The Associated Press has obtained the tsunami preparation document for the Fukushima Daiichi nuclear power facility under Japan’s open records act. As the AP reported earlier today:
Japanese nuclear regulators trusted that the reactors at Fukushima Dai-ichi were safe from the worst waves an earthquake could muster based on a single-page memo from the plant operator nearly a decade ago.
In the Dec. 19, 2001 document — one double-sized page obtained by The Associated Press under Japan’s public records law — Tokyo Electric Power Co. rules out the possibility of a tsunami large enough to knock the plant offline and gives scant details to justify this conclusion, which proved to be wildly optimistic.
Regulators at the Nuclear and Industrial Safety Agency, or NISA, had asked plant operators for assessments of their earthquake and tsunami preparedness. They didn’t mind the brevity of TEPCO’s response, and apparently made no moves to verify its calculations or ask for supporting documents.

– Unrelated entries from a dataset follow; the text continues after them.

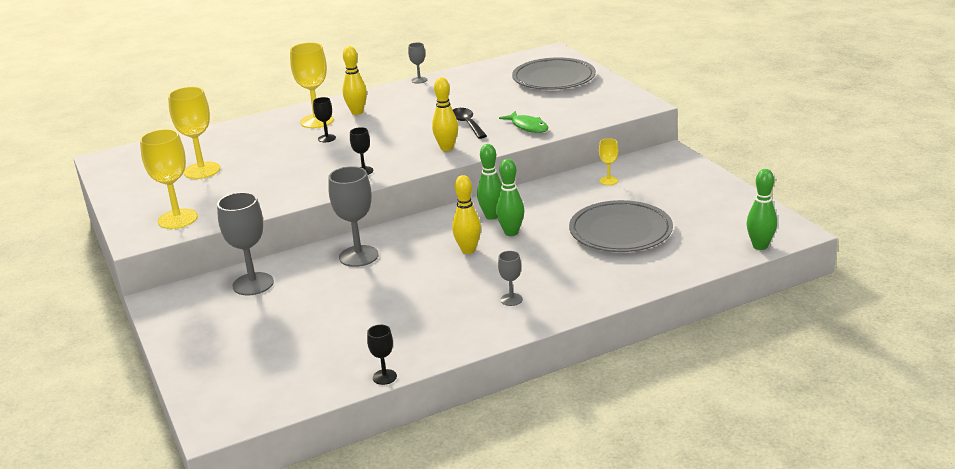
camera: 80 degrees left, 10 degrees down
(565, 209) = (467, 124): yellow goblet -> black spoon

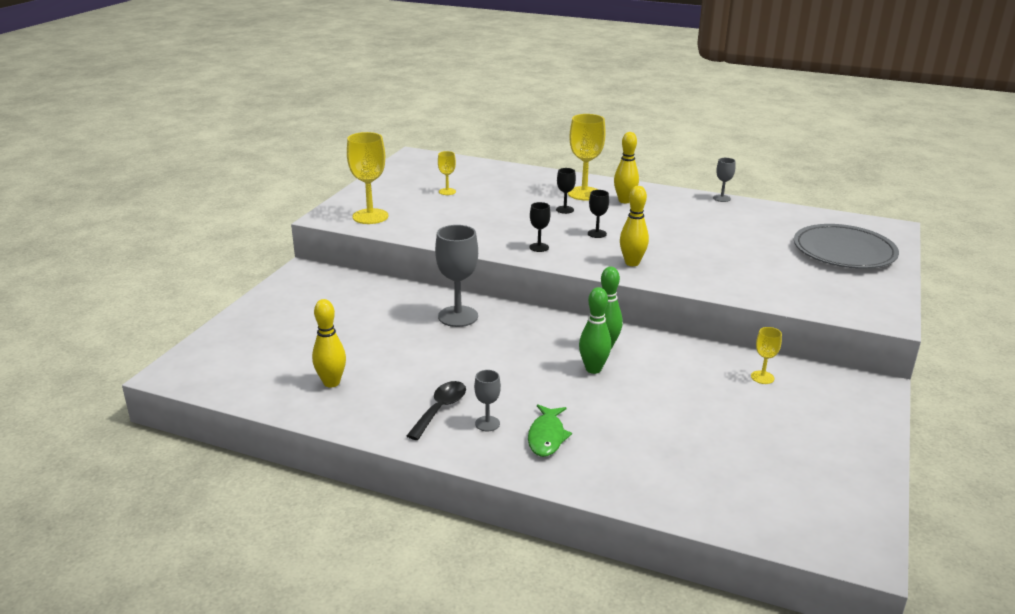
camera: 45 degrees right, 0 degrees up
(202, 170) = (447, 191): yellow goblet -> yellow goblet, size x0.52
(253, 284) = (365, 294): grey goblet -> none
(384, 377) = (302, 417): black goblet -> black goblet (597, 233)
(467, 124) = (687, 252): black spoon -> black spoon (440, 409)
(468, 250) = (535, 362): yellow bowling pin -> yellow bowling pin (331, 383)
(528, 127) = (733, 281): green fish -> green fish (546, 437)
(620, 231) = (684, 429): grey plate -> none
(760, 246) = (794, 540): green bowling pin -> none

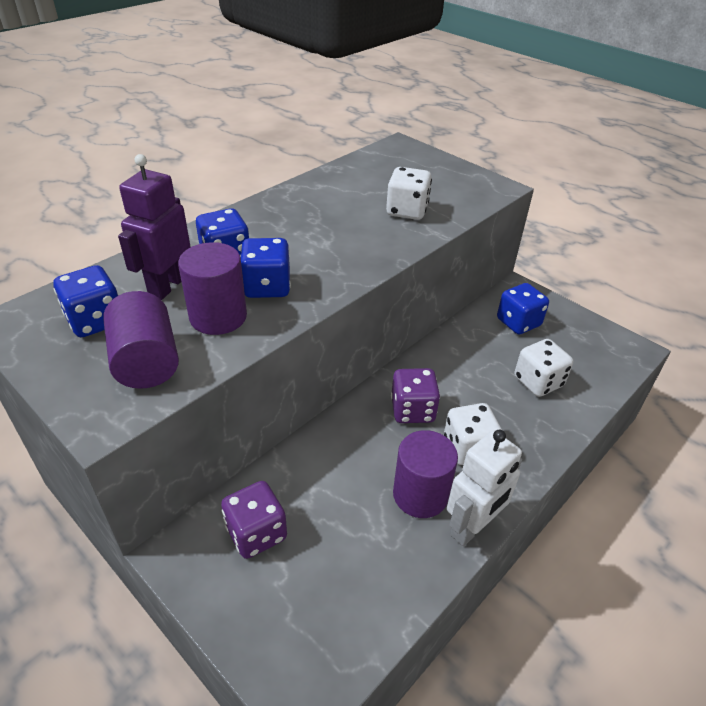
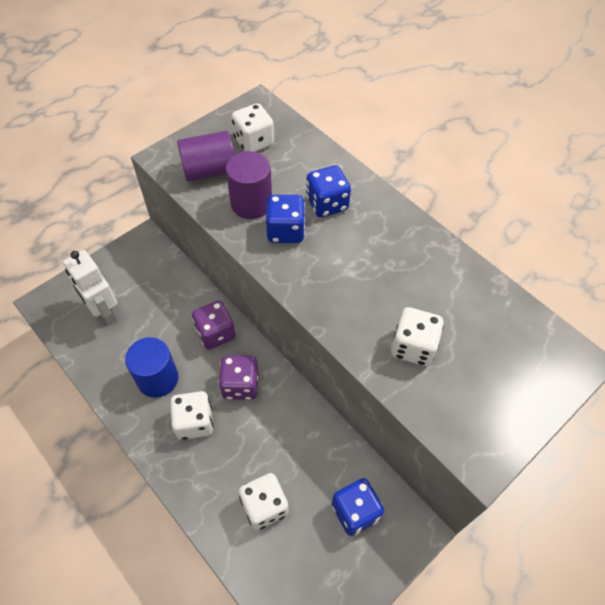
camera: 95 degrees right, 15 degrees up
(96, 321) = (254, 141): blue dice -> white dice
(167, 286) = (290, 173): purple robot -> none
(256, 533) = (149, 279): purple dice -> purple dice (216, 333)
(420, 494) = (158, 379): purple cylinder -> blue cylinder
(472, 527) = (123, 410): white robot -> white robot (104, 312)

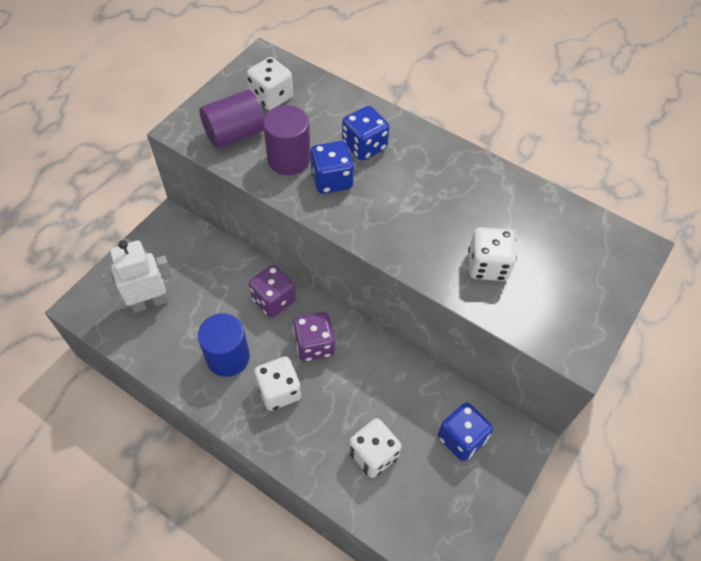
camera: 15 degrees left, 0 degrees up
(104, 312) = (149, 302): white robot -> white robot turned 120 degrees clockwise

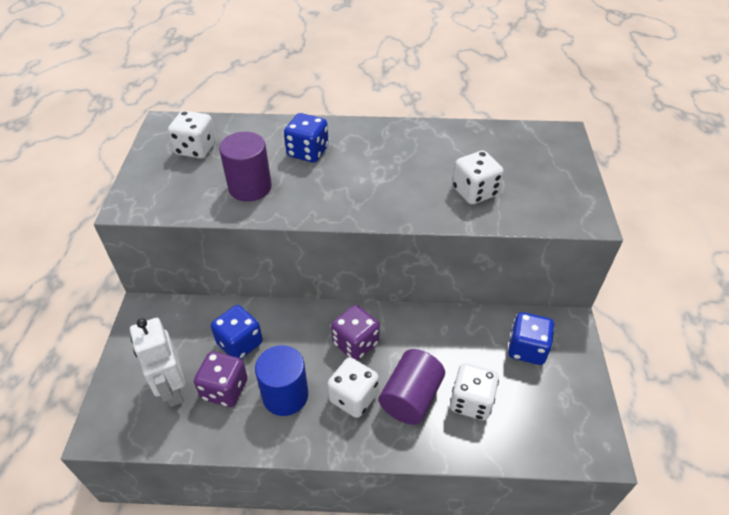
camera: 30 degrees left, 10 degrees down
(149, 302) = (172, 389): white robot -> white robot turned 60 degrees counterclockwise
(235, 134) = (184, 189): purple cylinder -> purple cylinder (410, 397)
(273, 300) = (292, 326): purple dice -> purple dice (224, 389)
(332, 180) = (300, 187): blue dice -> blue dice (240, 343)

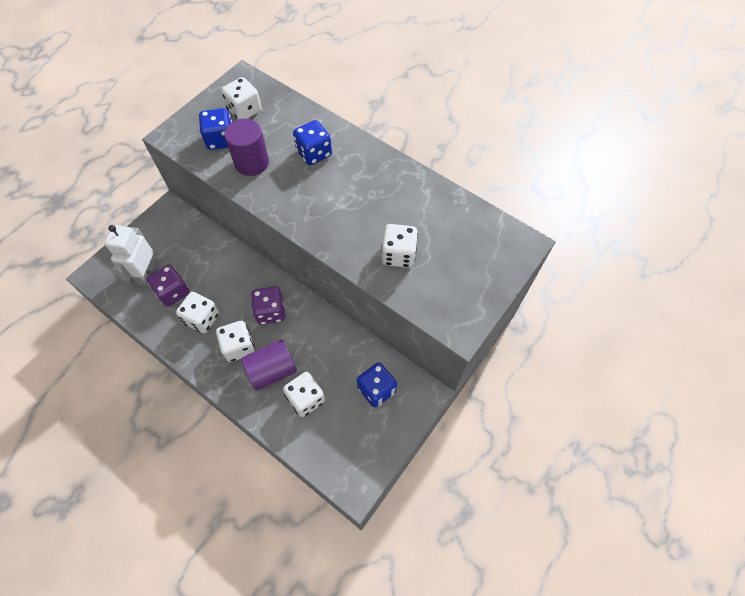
camera: 35 degrees right, 15 degrees up
(240, 343) = (204, 267): blue dice -> blue dice (221, 140)
(285, 395) = (202, 319): blue cylinder -> white dice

TEPCO re-examined emergency plans last year:
When TEPCO finally did revisit tsunami preparedness last year, it was the most cursory of checks. And the conclusion was the same: The facility would remain dry under every scenario the utility envisioned.
“There was an attitude of disrespecting nature,” said Kobe University professor emeritus Katsuhiko Ishibashi, who has sat on government nuclear safety advisory panels.
TEPCO can’t blame the poor planning on the state of tsunami knowledge at the time the plan was prepared:
Ishibashi said the problem with the plant’s tsunami preparedness didn’t lie with the limitations of science back in 2001. The problem was that TEPCO and regulators didn’t look at risk factors more carefully.
“It is critical to be prepared for what might happen even if the possibilities are small,” he said.
The assessment vastly understated the worst-case scenario:
The company said it used measures for expected earthquakes and other “parameters” to calculate that water would not surpass 5.7 meters (18.7 feet) at Fukushima Dai-ichi.
The waters set off by the March tsunami reached 14 meters (46 feet) above sea level, according to TEPCO.
One big reason for the underestimate: TEPCO’s experts asserted that the biggest earthquake that the nearest fault could produce was 8.6 magnitude. At a 9.0 magnitude, the quake that struck was four times more powerful than that.